A = \(\dfrac{2}{1\times3\times5}\) + \(\dfrac{2}{3\times5\times7}\) + \(\dfrac{2}{5\times7\times9}\)+\(\dfrac{2}{7\times9\times11}\)

A = \(\dfrac{1}{2}\) x (\(\dfrac{4}{1\times3\times5}\) + \(\dfrac{4}{3\times5\times7}\) + \(\dfrac{4}{5\times7\times9}\) + \(\dfrac{4}{7\times9\times11}\))

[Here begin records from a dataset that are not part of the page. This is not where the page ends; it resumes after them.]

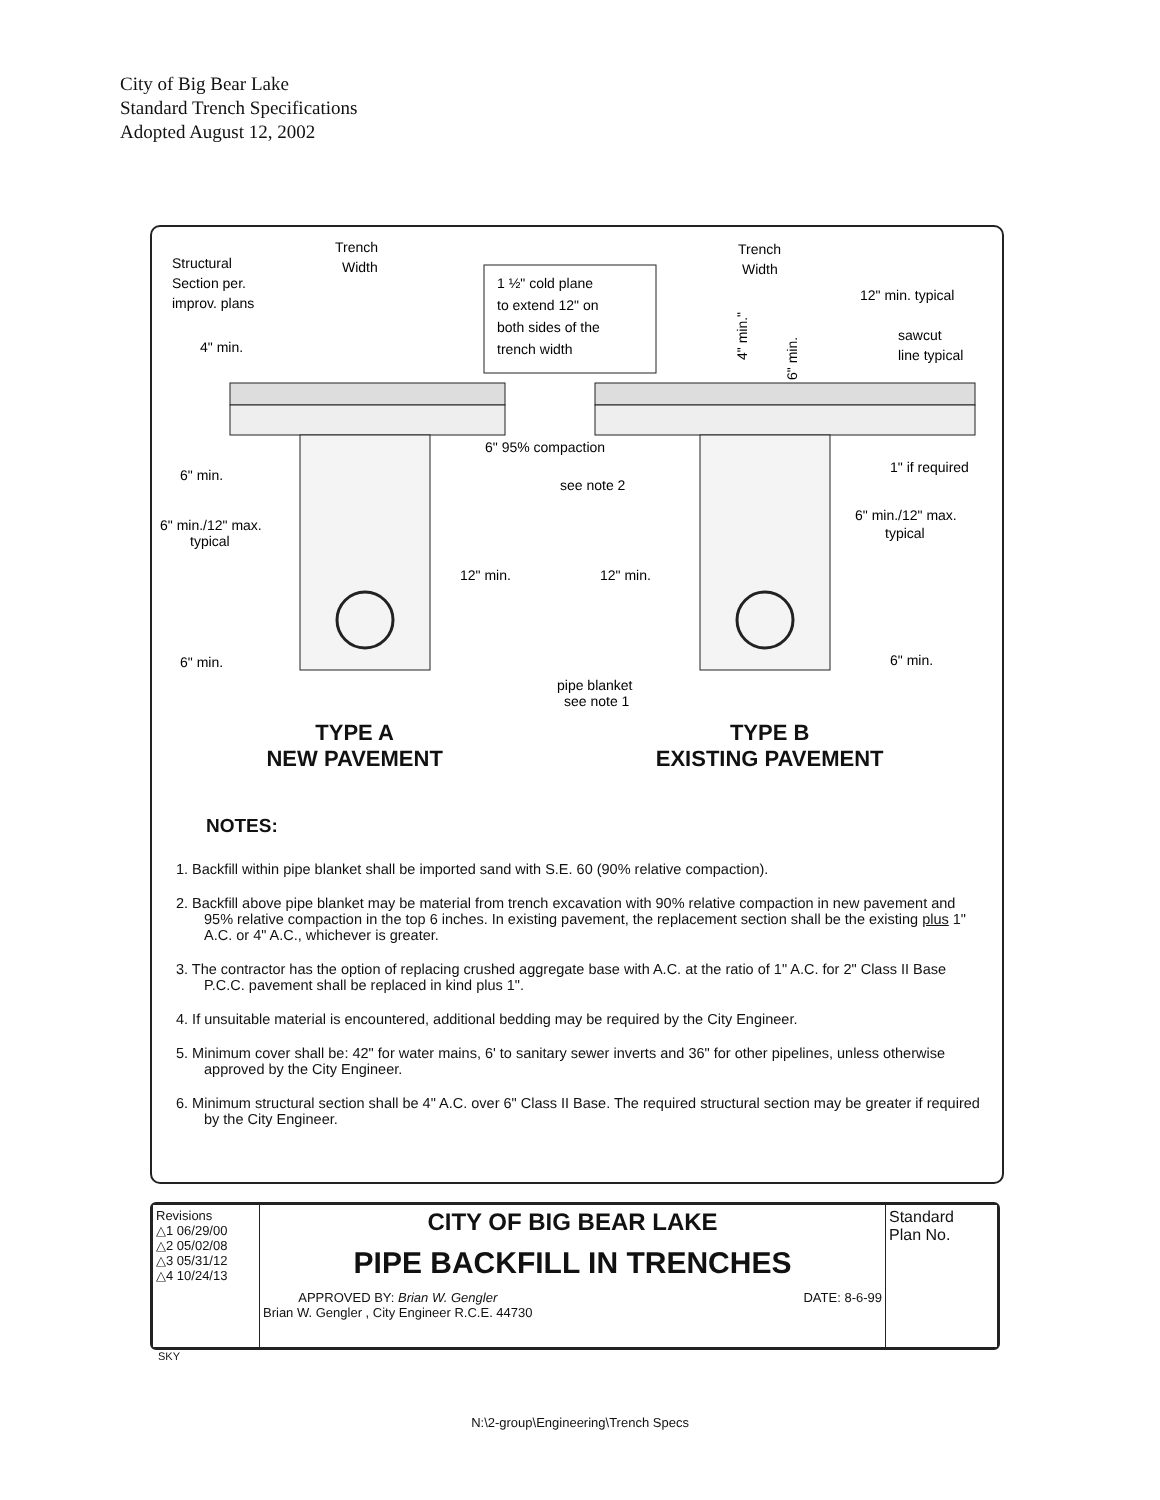City of Big Bear Lake
Standard Trench Specifications
Adopted August 12, 2002
Structural
Section per.
improv. plans
4" min.
Trench
Width
Trench
Width
1 ½" cold plane
to extend 12" on
both sides of the
trench width
4" min."
6" min.
12" min. typical
sawcut
line typical
6" 95% compaction
1" if required
6" min.
see note 2
6" min./12" max.
typical
6" min./12" max.
typical
12" min.
12" min.
6" min.
6" min.
pipe blanket
see note 1
TYPE A
NEW PAVEMENT
TYPE B
EXISTING PAVEMENT
NOTES:
1. Backfill within pipe blanket shall be imported sand with S.E. 60 (90% relative compaction).
2. Backfill above pipe blanket may be material from trench excavation with 90% relative compaction in new pavement and 95% relative compaction in the top 6 inches. In existing pavement, the replacement section shall be the existing plus 1" A.C. or 4" A.C., whichever is greater.
3. The contractor has the option of replacing crushed aggregate base with A.C. at the ratio of 1" A.C. for 2" Class II Base P.C.C. pavement shall be replaced in kind plus 1".
4. If unsuitable material is encountered, additional bedding may be required by the City Engineer.
5. Minimum cover shall be: 42" for water mains, 6' to sanitary sewer inverts and 36" for other pipelines, unless otherwise approved by the City Engineer.
6. Minimum structural section shall be 4" A.C. over 6" Class II Base. The required structural section may be greater if required by the City Engineer.
| Revisions △1 06/29/00 △2 05/02/08 △3 05/31/12 △4 10/24/13 | CITY OF BIG BEAR LAKE PIPE BACKFILL IN TRENCHES APPROVED BY: Brian W. Gengler Brian W. Gengler , City Engineer R.C.E. 44730 DATE: 8-6-99 | Standard Plan No. |
SKY
N:\2-group\Engineering\Trench Specs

A = \(\dfrac{1}{2}\)x (\(\dfrac{1}{1\times3}\)-\(\dfrac{1}{3\times5}\)+\(\dfrac{1}{3\times5}\)-\(\dfrac{1}{5\times7}\)+\(\dfrac{1}{5\times7}\)-\(\dfrac{1}{7\times9}\)+\(\dfrac{1}{7\times9}\)-\(\dfrac{1}{9\times11}\))

A = \(\dfrac{1}{2}\)x (\(\dfrac{1}{1\times3}\) - \(\dfrac{1}{9\times11}\))

A = \(\dfrac{1}{2}\) x (\(\dfrac{1}{3}-\dfrac{1}{99}\))

A = \(\dfrac{1}{2}\times\) \(\dfrac{32}{99}\)

A = \(\dfrac{16}{99}\)

B = \(\dfrac{1}{1\times2\times3}\) + \(\dfrac{1}{2\times3\times4}\) + \(\dfrac{1}{3\times4\times5}\) + \(\dfrac{1}{4\times5\times6}\)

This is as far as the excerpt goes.